Dataset excerpt:
—————
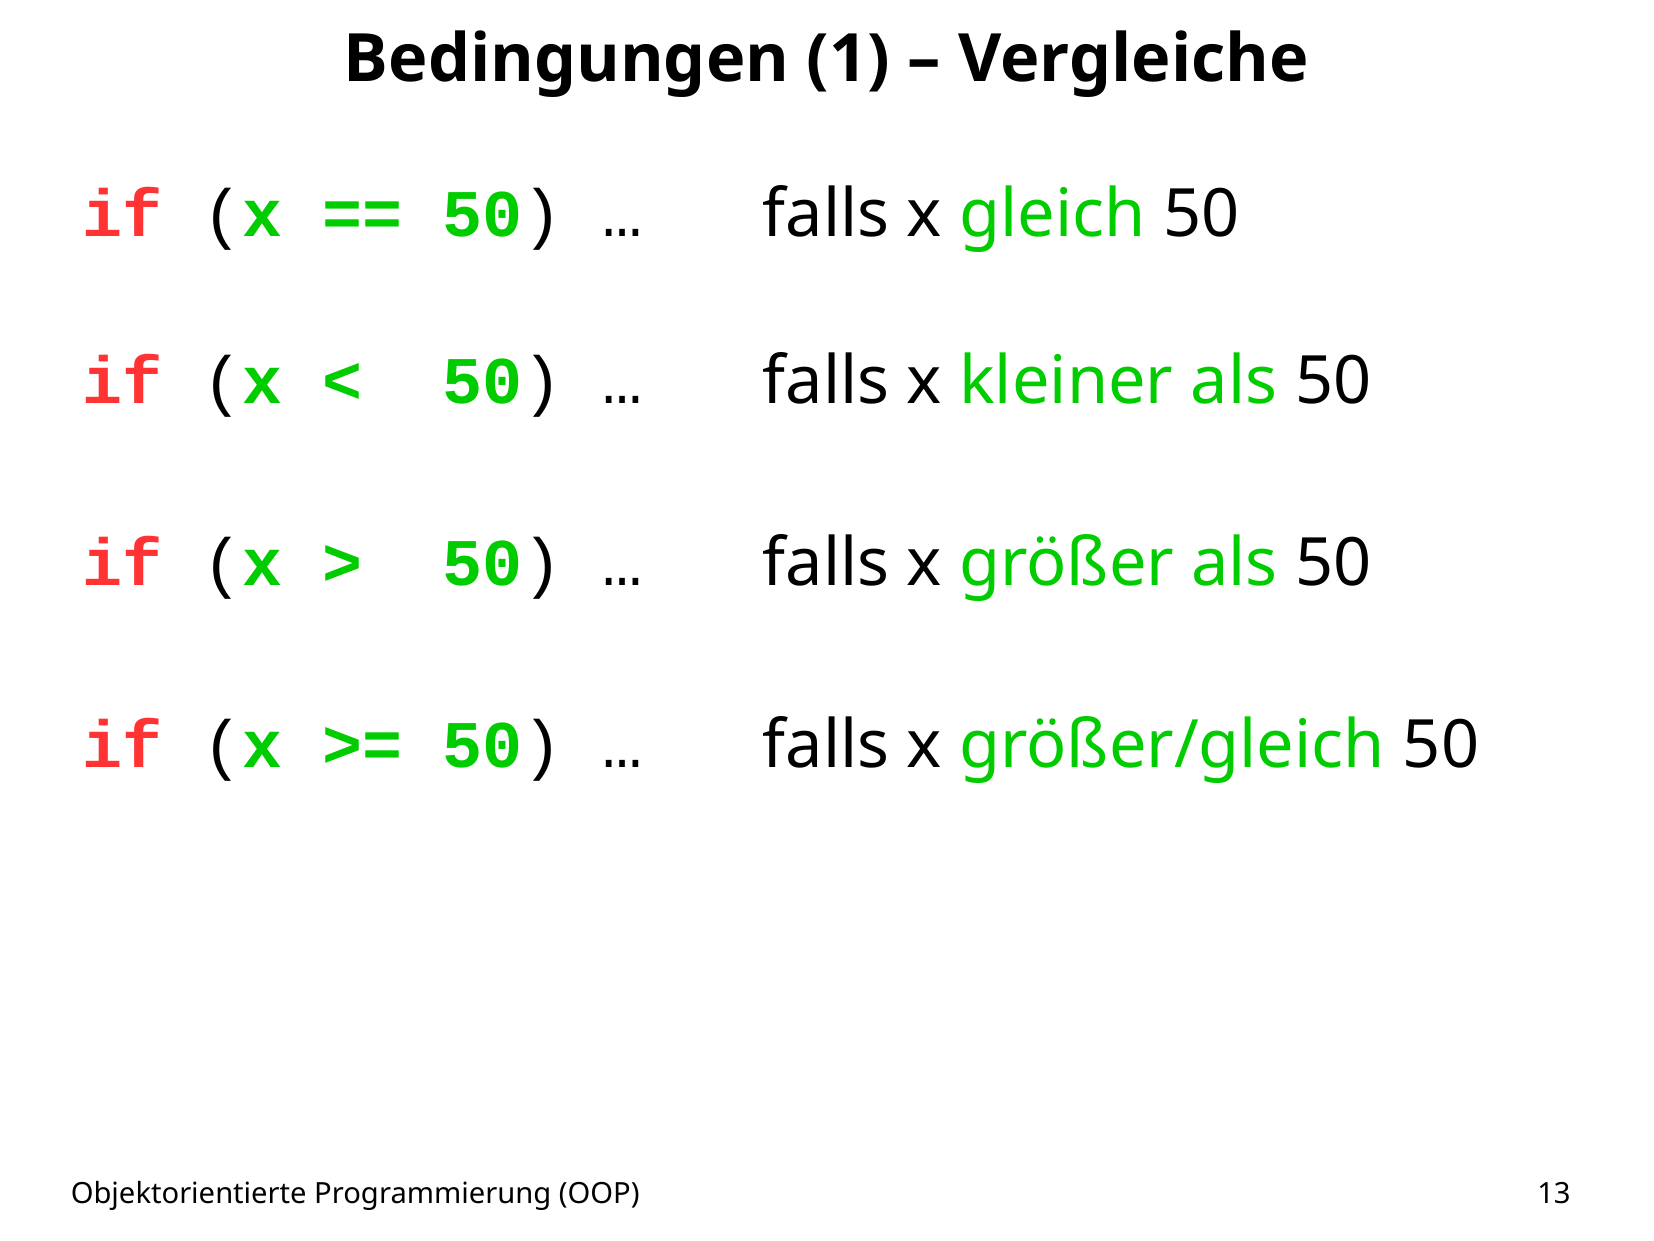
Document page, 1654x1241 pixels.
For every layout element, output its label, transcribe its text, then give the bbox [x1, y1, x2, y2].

title Bedingungen (1) – Vergleiche [0, 5, 1654, 107]
list if (x == 50) … falls x gleich 50 if (x < 50) … falls x kleiner als 50 if (x > 50) … falls x größer als 50 if (x >= 50) … falls x größer/gleich 50 [82, 165, 1571, 1146]
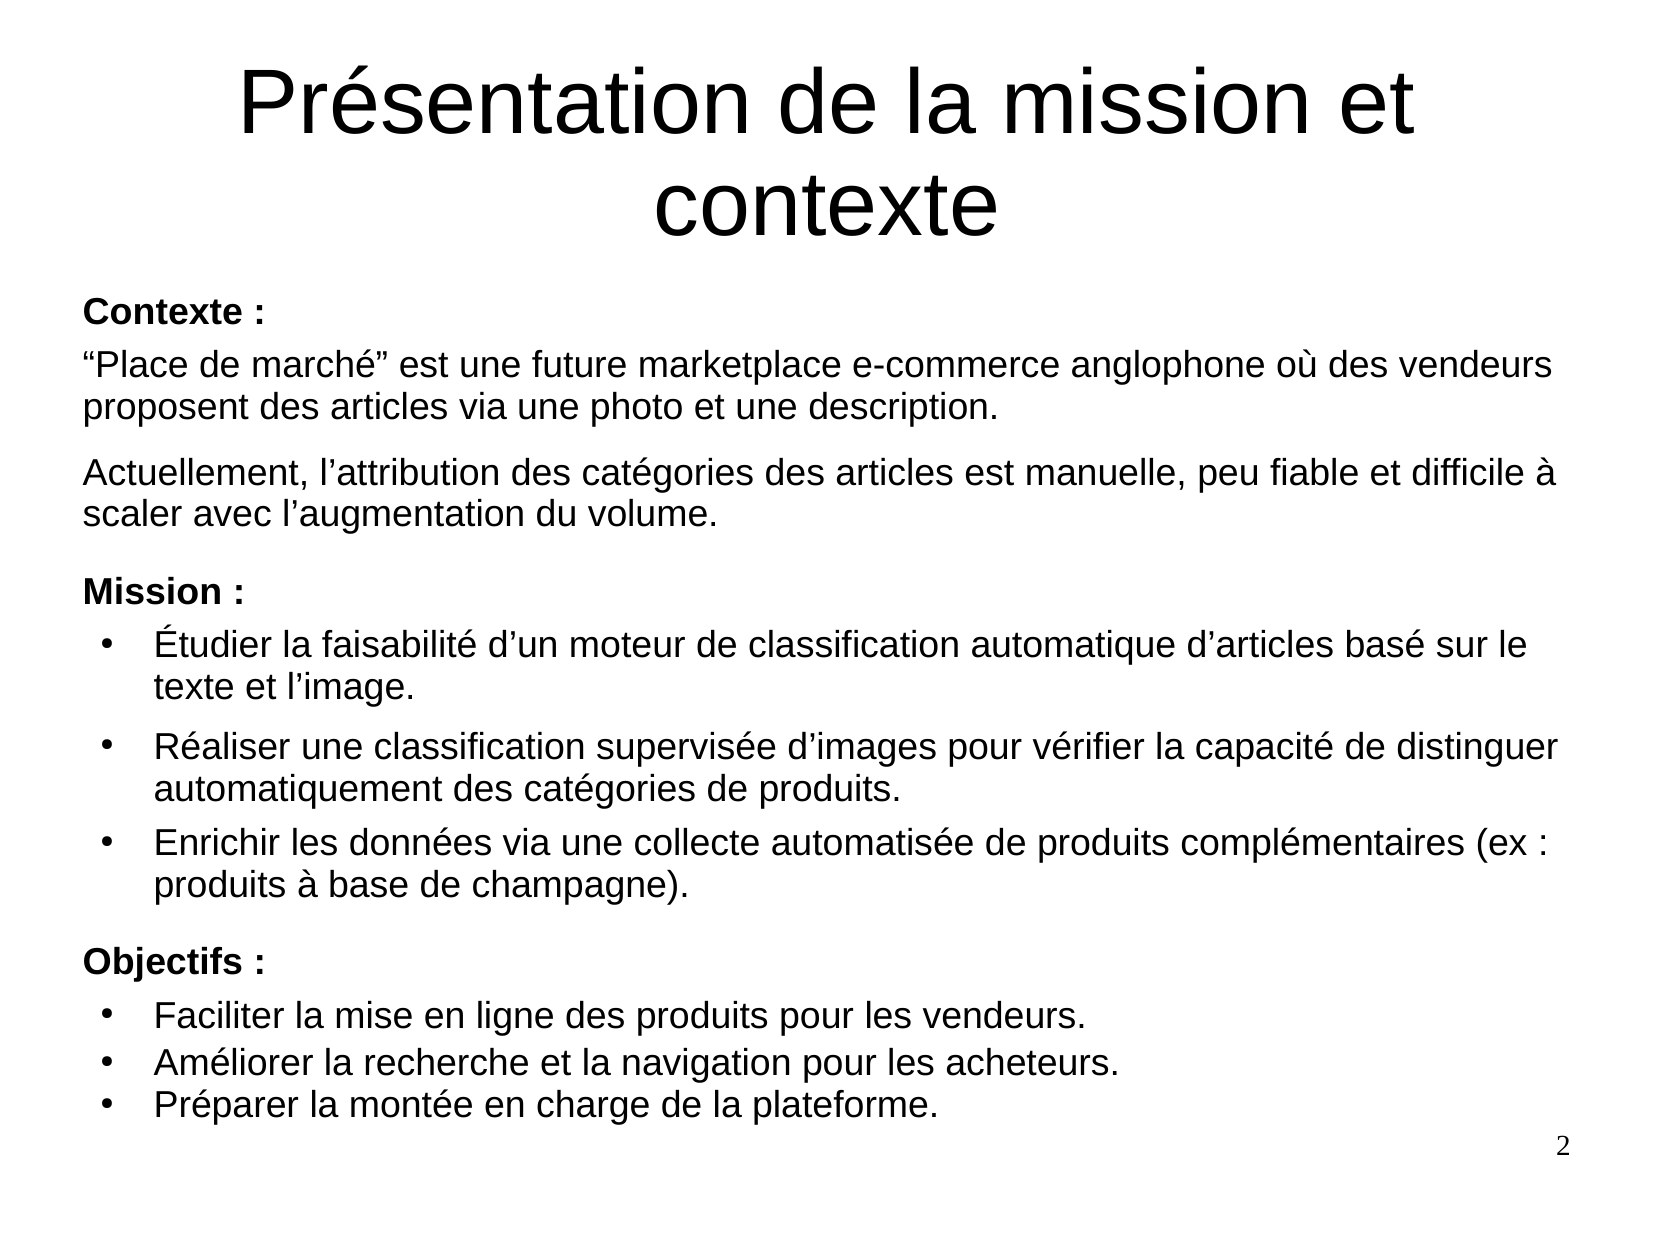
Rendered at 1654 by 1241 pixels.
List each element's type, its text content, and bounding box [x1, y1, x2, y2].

list Contexte : “Place de marché” est une future marketplace e-commerce anglophone où des vendeurs proposent des articles via une photo et une description. Actuellement, l’attribution des catégories des articles est manuelle, peu fiable et difficile à scaler avec l’augmentation du volume. Mission : Étudier la faisabilité d’un moteur de classification automatique d’articles basé sur le texte et l’image. Réaliser une classification supervisée d’images pour vérifier la capacité de distinguer automatiquement des catégories de produits. Enrichir les données via une collecte automatisée de produits complémentaires (ex : produits à base de champagne). Objectifs : Faciliter la mise en ligne des produits pour les vendeurs. Améliorer la recherche et la navigation pour les acheteurs. Préparer la montée en charge de la plateforme. [82, 290, 1571, 1130]
title Présentation de la mission et contexte [82, 49, 1571, 257]
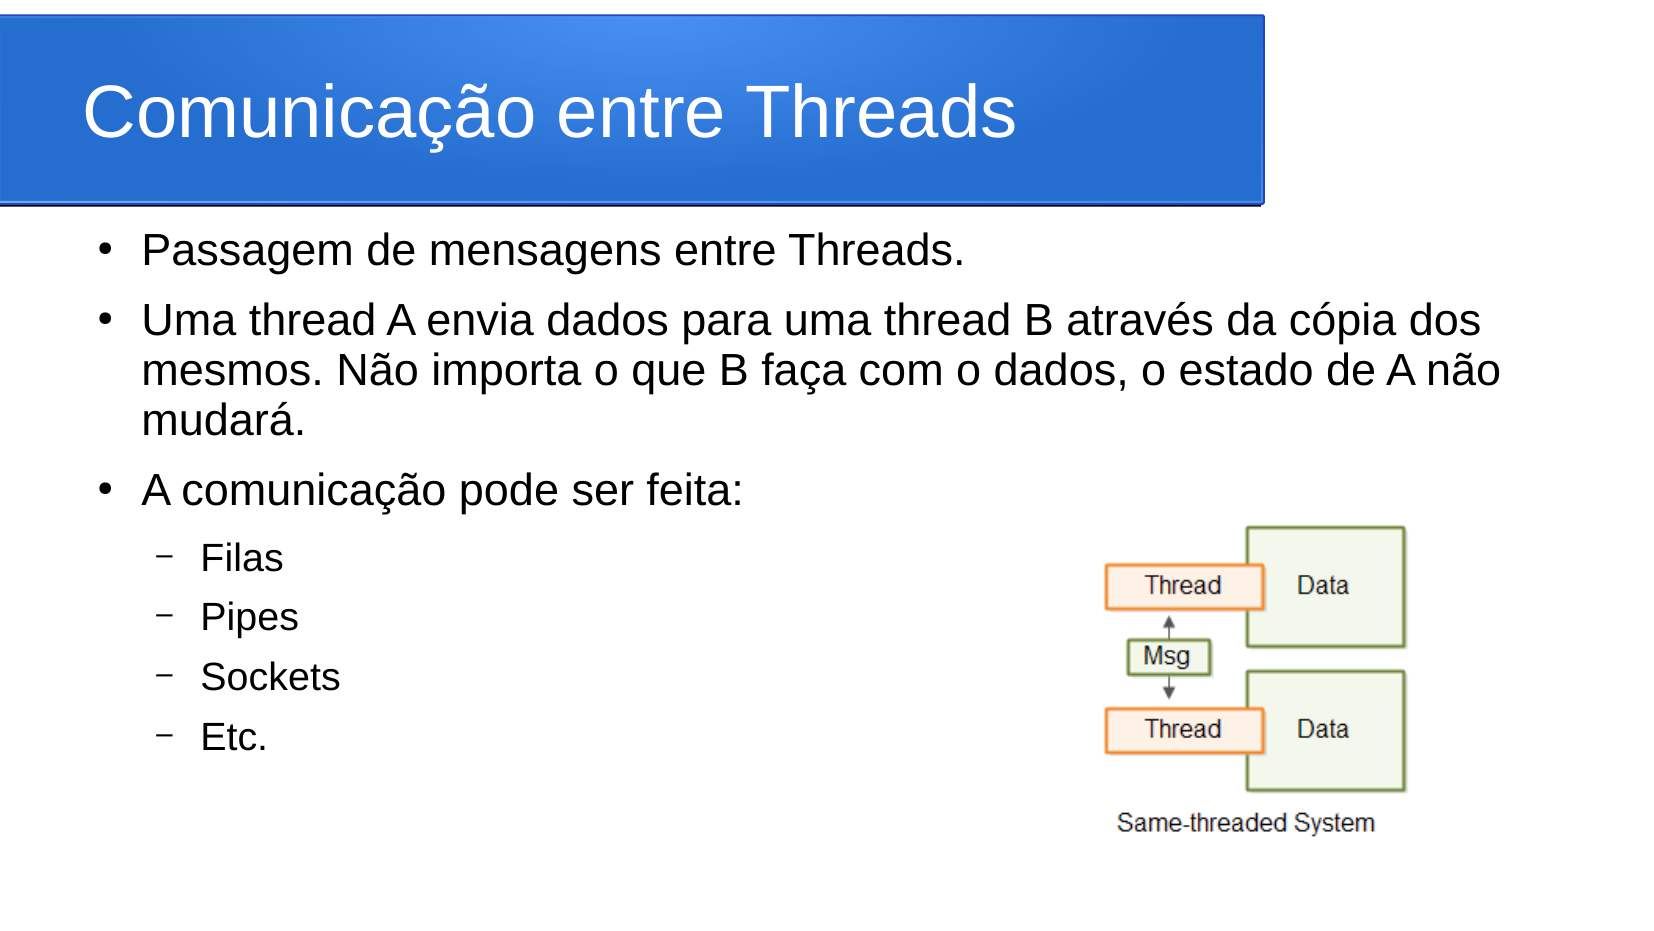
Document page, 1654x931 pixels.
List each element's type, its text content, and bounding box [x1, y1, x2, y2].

picture [1084, 488, 1441, 875]
title Comunicação entre Threads [82, 35, 1235, 189]
list Passagem de mensagens entre Threads. Uma thread A envia dados para uma thread B através da cópia dos mesmos. Não importa o que B faça com o dados, o estado de A não mudará. A comunicação pode ser feita: Filas Pipes Sockets Etc. [82, 224, 1571, 764]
—————
Exercise brief
Count the lines in the listing above that contain the string "pixels". Give only the number.

The output
3